If you are working on a team and you have a team member writing stuff like this, then you can talk to them about it and explain why it is bad.
By writing sane code.
If you write code you can't trust, then obviously your code won't be trustworthy.
Similar stupid tricks are possible in pretty much any language. In C#, you can modify the code at runtime through reflection. You can inspect and change private class members. How do you protect against that? You don't, you just have to write code that behaves as you expect.
Apart from that, write a unittest testing that the function does not change its parameter.
The general rule in C++ is that the language is designed to protect you from Murphy, not Machiavelli. In other words, its meant to keep a maintainance programmer from accidentally changing a variable marked as const, not to keep someone from deliberatly changing it, which can be done in many ways.

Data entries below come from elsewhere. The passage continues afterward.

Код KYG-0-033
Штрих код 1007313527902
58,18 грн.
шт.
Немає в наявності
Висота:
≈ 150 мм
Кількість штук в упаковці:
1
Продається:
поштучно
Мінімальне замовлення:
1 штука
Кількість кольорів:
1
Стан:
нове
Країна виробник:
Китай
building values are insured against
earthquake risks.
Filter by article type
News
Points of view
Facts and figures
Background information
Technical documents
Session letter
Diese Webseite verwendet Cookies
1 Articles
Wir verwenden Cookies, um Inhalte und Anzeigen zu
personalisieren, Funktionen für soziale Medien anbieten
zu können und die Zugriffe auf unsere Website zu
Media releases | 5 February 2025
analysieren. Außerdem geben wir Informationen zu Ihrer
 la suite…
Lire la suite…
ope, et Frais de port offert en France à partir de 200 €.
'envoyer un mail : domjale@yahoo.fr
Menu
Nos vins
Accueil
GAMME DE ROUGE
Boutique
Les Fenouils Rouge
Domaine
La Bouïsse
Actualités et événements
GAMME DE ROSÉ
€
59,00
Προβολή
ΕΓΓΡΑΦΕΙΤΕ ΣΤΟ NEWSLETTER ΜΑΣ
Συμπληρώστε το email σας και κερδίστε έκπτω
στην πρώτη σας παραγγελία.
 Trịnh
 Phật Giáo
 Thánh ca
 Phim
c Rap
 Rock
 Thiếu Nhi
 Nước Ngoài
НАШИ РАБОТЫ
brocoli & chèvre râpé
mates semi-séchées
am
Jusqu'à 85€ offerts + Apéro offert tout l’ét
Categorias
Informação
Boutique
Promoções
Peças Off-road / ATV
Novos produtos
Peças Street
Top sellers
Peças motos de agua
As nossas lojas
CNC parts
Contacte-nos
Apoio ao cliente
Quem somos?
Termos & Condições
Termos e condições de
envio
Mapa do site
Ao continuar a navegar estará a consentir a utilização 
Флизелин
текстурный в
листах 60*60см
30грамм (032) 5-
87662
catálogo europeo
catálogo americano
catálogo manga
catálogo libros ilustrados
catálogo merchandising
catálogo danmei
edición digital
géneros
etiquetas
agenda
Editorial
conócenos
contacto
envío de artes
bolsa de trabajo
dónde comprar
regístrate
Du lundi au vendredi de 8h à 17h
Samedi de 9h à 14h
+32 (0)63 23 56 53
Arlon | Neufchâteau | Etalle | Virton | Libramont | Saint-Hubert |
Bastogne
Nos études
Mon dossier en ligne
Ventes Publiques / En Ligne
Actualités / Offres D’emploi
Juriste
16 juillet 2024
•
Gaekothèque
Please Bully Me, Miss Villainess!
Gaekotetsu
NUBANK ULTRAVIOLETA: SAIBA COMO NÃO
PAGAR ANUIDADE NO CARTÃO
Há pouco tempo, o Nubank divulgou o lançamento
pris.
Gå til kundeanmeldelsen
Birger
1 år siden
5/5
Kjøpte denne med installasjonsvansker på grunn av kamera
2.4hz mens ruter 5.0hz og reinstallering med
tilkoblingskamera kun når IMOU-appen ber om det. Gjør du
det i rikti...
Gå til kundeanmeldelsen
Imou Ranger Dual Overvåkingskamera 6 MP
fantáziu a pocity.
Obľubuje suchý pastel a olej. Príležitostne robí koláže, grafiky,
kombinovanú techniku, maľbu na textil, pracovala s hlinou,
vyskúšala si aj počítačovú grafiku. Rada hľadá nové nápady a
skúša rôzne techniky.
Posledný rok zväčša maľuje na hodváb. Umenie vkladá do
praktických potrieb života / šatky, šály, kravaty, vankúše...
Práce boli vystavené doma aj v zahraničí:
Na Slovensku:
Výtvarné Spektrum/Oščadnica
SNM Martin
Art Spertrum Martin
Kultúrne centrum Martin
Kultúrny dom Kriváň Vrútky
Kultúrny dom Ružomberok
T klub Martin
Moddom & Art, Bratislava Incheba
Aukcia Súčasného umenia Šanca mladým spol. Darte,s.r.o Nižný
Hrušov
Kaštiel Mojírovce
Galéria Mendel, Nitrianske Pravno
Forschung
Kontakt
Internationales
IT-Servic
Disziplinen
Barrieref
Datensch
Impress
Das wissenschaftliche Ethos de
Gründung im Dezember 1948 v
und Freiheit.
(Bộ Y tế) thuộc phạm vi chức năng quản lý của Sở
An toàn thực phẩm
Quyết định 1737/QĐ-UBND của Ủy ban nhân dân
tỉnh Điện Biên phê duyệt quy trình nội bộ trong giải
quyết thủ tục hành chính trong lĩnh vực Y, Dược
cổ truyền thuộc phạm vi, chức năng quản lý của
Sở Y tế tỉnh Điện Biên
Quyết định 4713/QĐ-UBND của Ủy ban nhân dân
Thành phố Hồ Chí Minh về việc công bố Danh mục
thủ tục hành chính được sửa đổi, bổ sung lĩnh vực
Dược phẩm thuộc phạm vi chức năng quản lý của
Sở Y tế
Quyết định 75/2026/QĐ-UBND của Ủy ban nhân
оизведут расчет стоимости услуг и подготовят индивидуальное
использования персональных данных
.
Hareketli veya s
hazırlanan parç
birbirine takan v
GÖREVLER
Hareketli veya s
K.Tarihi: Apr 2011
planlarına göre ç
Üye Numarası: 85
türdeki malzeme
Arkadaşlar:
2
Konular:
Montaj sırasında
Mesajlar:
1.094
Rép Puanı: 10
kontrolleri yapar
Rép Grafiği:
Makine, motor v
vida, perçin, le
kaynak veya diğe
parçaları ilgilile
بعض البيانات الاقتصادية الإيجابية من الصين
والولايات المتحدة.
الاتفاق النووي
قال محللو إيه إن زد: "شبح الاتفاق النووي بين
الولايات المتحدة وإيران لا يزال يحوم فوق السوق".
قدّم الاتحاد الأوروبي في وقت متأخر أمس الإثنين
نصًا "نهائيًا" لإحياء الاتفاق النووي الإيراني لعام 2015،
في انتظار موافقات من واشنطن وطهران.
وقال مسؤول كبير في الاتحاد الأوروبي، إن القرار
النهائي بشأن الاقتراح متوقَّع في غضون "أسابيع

A C-style cast means all bets are off. It's sort of like telling the compiler "Trust me, I know this looks bad, but I need to do this, so don't tell me I'm wrong." Also, what you've done is actually undefined. Casting off const-ness and then modifying the value means the compiler/runtime can do anything, including e.g. crash your program.
The only thing I can suggest is to allocate the variable shouldNotChange from a memory page that is marked as read-only. This will force the OS/CPU to raise an error if the application attempts to write to that memory. I don't really recommend this as a general method of validating functions just as an idea you may find useful.
The simplest way to enforce this would be to just not pass a pointer:
void func(int shouldnotChange);
Now a copy will be made of the argument. The function can change the value all it likes, but the original value will not be modified.
If you can't change the function's interface then you could make a copy of the value before calling the function:
int i = 5;
int copy = i
func(&copy);
Don't use C style casts in C++.
We have 4 cast operators in C++ (listed here in order of danger)
static_cast<> Safe (When used to 'convert numeric data types').
dynamic_cast<> Safe (but throws exceptions/returns NULL)
const_cast<> Dangerous (when removing const).
static_cast<> Very Dangerous (When used to cast pointer types. Not a very good idea!!!!!)
reinterpret_cast<> Very Dangerous. Use this only if you understand the consequences.
You can always tell the compiler that you know better than it does and the compiler will accept you at face value (the reason being that you don't want the compiler getting in the way when you actually do know better).
Power over the compiler is a two edged sword. If you know what you are doing it is a powerful tool the will help, but if you get things wrong it will blow up in your face.
Unfortunately, the compiler has reasons for most things so if you over-ride its default behavior then you better know what you are doing. Cast is one the things. A lot of the time it is fine. But if you start casting away const(ness) then you better know what you are doing.
(int*) is the casting syntax from C. C++ supports it fully, but it is not recommended.
In C++ the equivalent cast should've been written like this:
int* canChange = static_cast<int*>(shouldnotChange);
And indeed, if you wrote that, the compiler would NOT have allowed such a cast.
What you're doing is writing C code and expecting the C++ compiler to catch your mistake, which is sort of unfair if you think about it.